> _EXERCISE DIRECTIONS_:
From the listing below, retype exactly the line holding "NSSE 2019 Snapshot", the line holding "A Summary of Student Engagement Results", and the lines between them; skip everything else.

Content starts

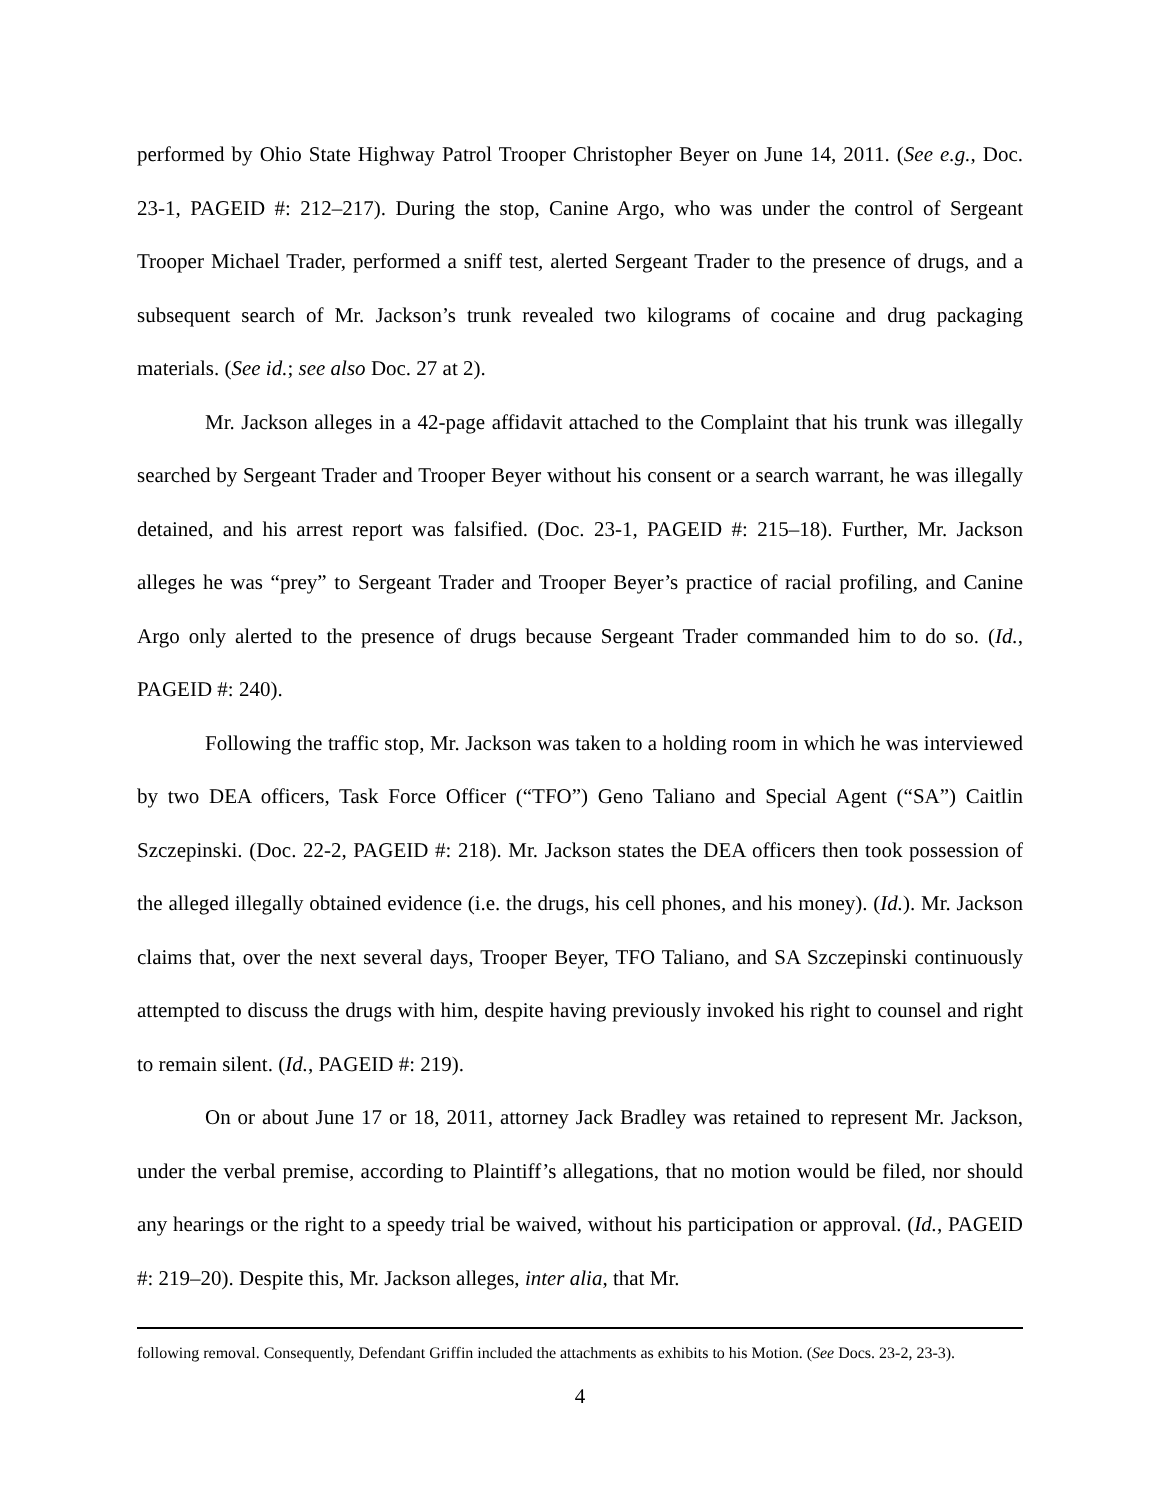performed by Ohio State Highway Patrol Trooper Christopher Beyer on June 14, 2011. (See e.g., Doc. 23-1, PAGEID #: 212–217). During the stop, Canine Argo, who was under the control of Sergeant Trooper Michael Trader, performed a sniff test, alerted Sergeant Trader to the presence of drugs, and a subsequent search of Mr. Jackson’s trunk revealed two kilograms of cocaine and drug packaging materials. (See id.; see also Doc. 27 at 2).
Mr. Jackson alleges in a 42-page affidavit attached to the Complaint that his trunk was illegally searched by Sergeant Trader and Trooper Beyer without his consent or a search warrant, he was illegally detained, and his arrest report was falsified. (Doc. 23-1, PAGEID #: 215–18). Further, Mr. Jackson alleges he was “prey” to Sergeant Trader and Trooper Beyer’s practice of racial profiling, and Canine Argo only alerted to the presence of drugs because Sergeant Trader commanded him to do so. (Id., PAGEID #: 240).
Following the traffic stop, Mr. Jackson was taken to a holding room in which he was interviewed by two DEA officers, Task Force Officer (“TFO”) Geno Taliano and Special Agent (“SA”) Caitlin Szczepinski. (Doc. 22-2, PAGEID #: 218). Mr. Jackson states the DEA officers then took possession of the alleged illegally obtained evidence (i.e. the drugs, his cell phones, and his money). (Id.). Mr. Jackson claims that, over the next several days, Trooper Beyer, TFO Taliano, and SA Szczepinski continuously attempted to discuss the drugs with him, despite having previously invoked his right to counsel and right to remain silent. (Id., PAGEID #: 219).
On or about June 17 or 18, 2011, attorney Jack Bradley was retained to represent Mr. Jackson, under the verbal premise, according to Plaintiff’s allegations, that no motion would be filed, nor should any hearings or the right to a speedy trial be waived, without his participation or approval. (Id., PAGEID #: 219–20). Despite this, Mr. Jackson alleges, inter alia, that Mr.
following removal. Consequently, Defendant Griffin included the attachments as exhibits to his Motion. (See Docs. 23-2, 23-3).
4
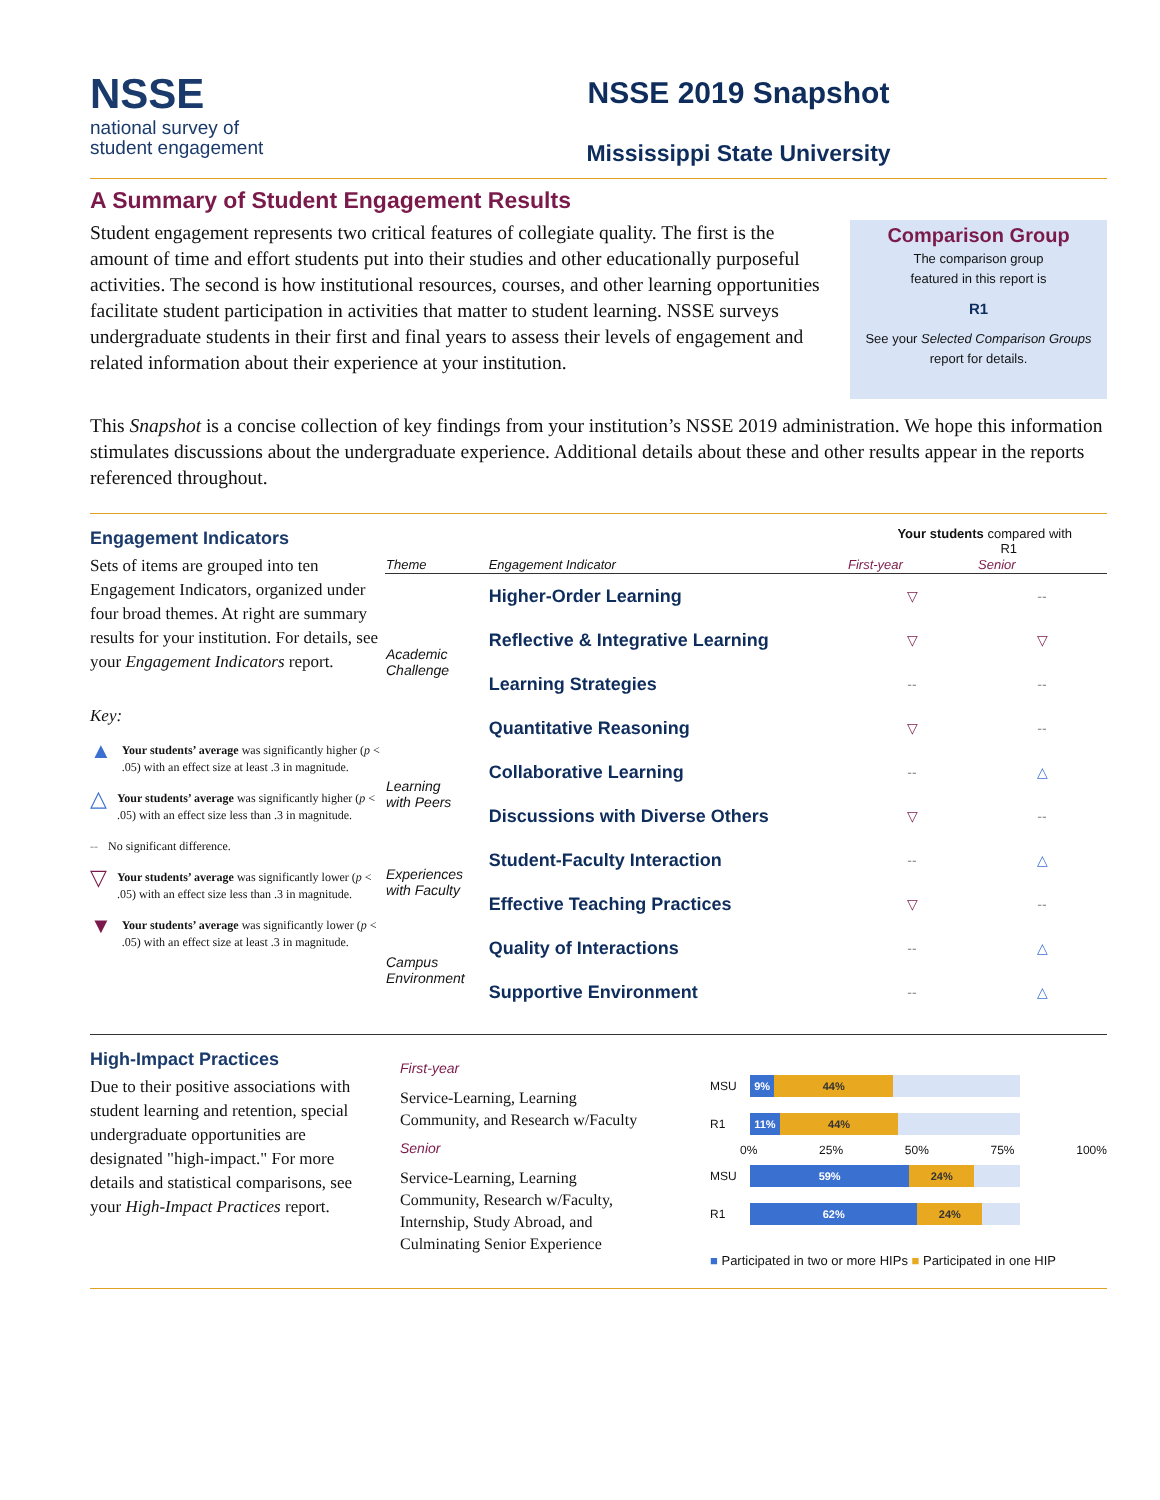NSSE
national survey of
student engagement
NSSE 2019 Snapshot
Mississippi State University
A Summary of Student Engagement Results
Student engagement represents two critical features of collegiate quality. The first is the amount of time and effort students put into their studies and other educationally purposeful activities. The second is how institutional resources, courses, and other learning opportunities facilitate student participation in activities that matter to student learning. NSSE surveys undergraduate students in their first and final years to assess their levels of engagement and related information about their experience at your institution.
Comparison Group
The comparison group
featured in this report is
R1
See your Selected Comparison Groups
report for details.
This Snapshot is a concise collection of key findings from your institution’s NSSE 2019 administration. We hope this information stimulates discussions about the undergraduate experience. Additional details about these and other results appear in the reports referenced throughout.
Engagement Indicators
Sets of items are grouped into ten Engagement Indicators, organized under four broad themes. At right are summary results for your institution. For details, see your Engagement Indicators report.
Key:
▲ Your students’ average was significantly higher (p < .05) with an effect size at least .3 in magnitude.
△ Your students’ average was significantly higher (p < .05) with an effect size less than .3 in magnitude.
-- No significant difference.
▽ Your students’ average was significantly lower (p < .05) with an effect size less than .3 in magnitude.
▼ Your students’ average was significantly lower (p < .05) with an effect size at least .3 in magnitude.
Your students compared with
R1
| Theme | Engagement Indicator | First-year | Senior |
| --- | --- | --- | --- |
| Academic Challenge | Higher-Order Learning | ▽ | -- |
| | Reflective & Integrative Learning | ▽ | ▽ |
| | Learning Strategies | -- | -- |
| | Quantitative Reasoning | ▽ | -- |
| Learning with Peers | Collaborative Learning | -- | △ |
| | Discussions with Diverse Others | ▽ | -- |
| Experiences with Faculty | Student-Faculty Interaction | -- | △ |
| | Effective Teaching Practices | ▽ | -- |
| Campus Environment | Quality of Interactions | -- | △ |
| | Supportive Environment | -- | △ |
High-Impact Practices
Due to their positive associations with student learning and retention, special undergraduate opportunities are designated "high-impact." For more details and statistical comparisons, see your High-Impact Practices report.
First-year
Service-Learning, Learning Community, and Research w/Faculty
Senior
Service-Learning, Learning Community, Research w/Faculty, Internship, Study Abroad, and Culminating Senior Experience
MSU
9% 44%
R1
11% 44%
0% 25% 50% 75% 100%
MSU
59% 24%
R1
62% 24%
■ Participated in two or more HIPs ■ Participated in one HIP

Content ends

> _TASK OUTPUT_:
NSSE 2019 Snapshot
Mississippi State University
A Summary of Student Engagement Results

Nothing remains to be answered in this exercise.